The most likely scenario is that the current French co-chairman of the group, Arnaud Lagardere, will assume the EADS chairmanship on his own, while German co-chief executive Tom Enders would become sole chief executive.

Enders's fellow chief executive Louis Gallois, who is also chief executive of Airbus, would remain head of the plane maker and focus entirely on its restructuring plan.

Talks were continuing on Thursday, said a spokesman for the French presidency.

The main controlling shareholders in EADS, the German automaker DaimlerChrysler and the French media and defence company Lagardere, will also both attend the meeting on Monday.

The two companies dominate a pact of controlling shareholders that also includes the French state, the Spanish state and a consortium of public and private German investors.

As well as discussing EADS and Airbus, the two leaders will also discuss the troubled European project to produce a rival to the US-owned Global Positioning System (GPS), as well as "the means to improve the economic governance of Europe," said the spokesman for the French presidency.

This latter subject could be a source of tension after Sarkozy's frequent attacks on the European Central Bank, which he holds responsible for boosting the value of the euro.

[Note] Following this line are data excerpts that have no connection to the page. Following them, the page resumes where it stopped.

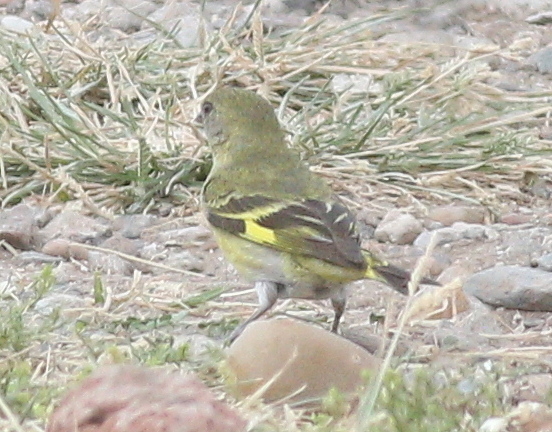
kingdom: Animalia
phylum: Chordata
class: Aves
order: Passeriformes
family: Fringillidae
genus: Spinus
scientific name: Spinus magellanicus
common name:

The euro hit fresh record highs against the dollar and yen on Thursday, which penalises European exporters by making their products more expensive in international markets.

Merkel said Tuesday that she was against orchestrating a fall in the euro and defended the independence of the European Central Bank.

Merkel is also against opening up the shareholders pact to other investors, which Sarkozy favours in order "to finance the launch of new planes and counteract the strong euro," said his spokesman.

A final source of tension on Monday could be demonstrations by disgruntled Airbus workers protesting against the company's restructuring plan, which foresees 10,000 job cuts in the next four years.

The hard-left trade union CGT has called for workers to challenge the plans, dubbed "Power8" by the company.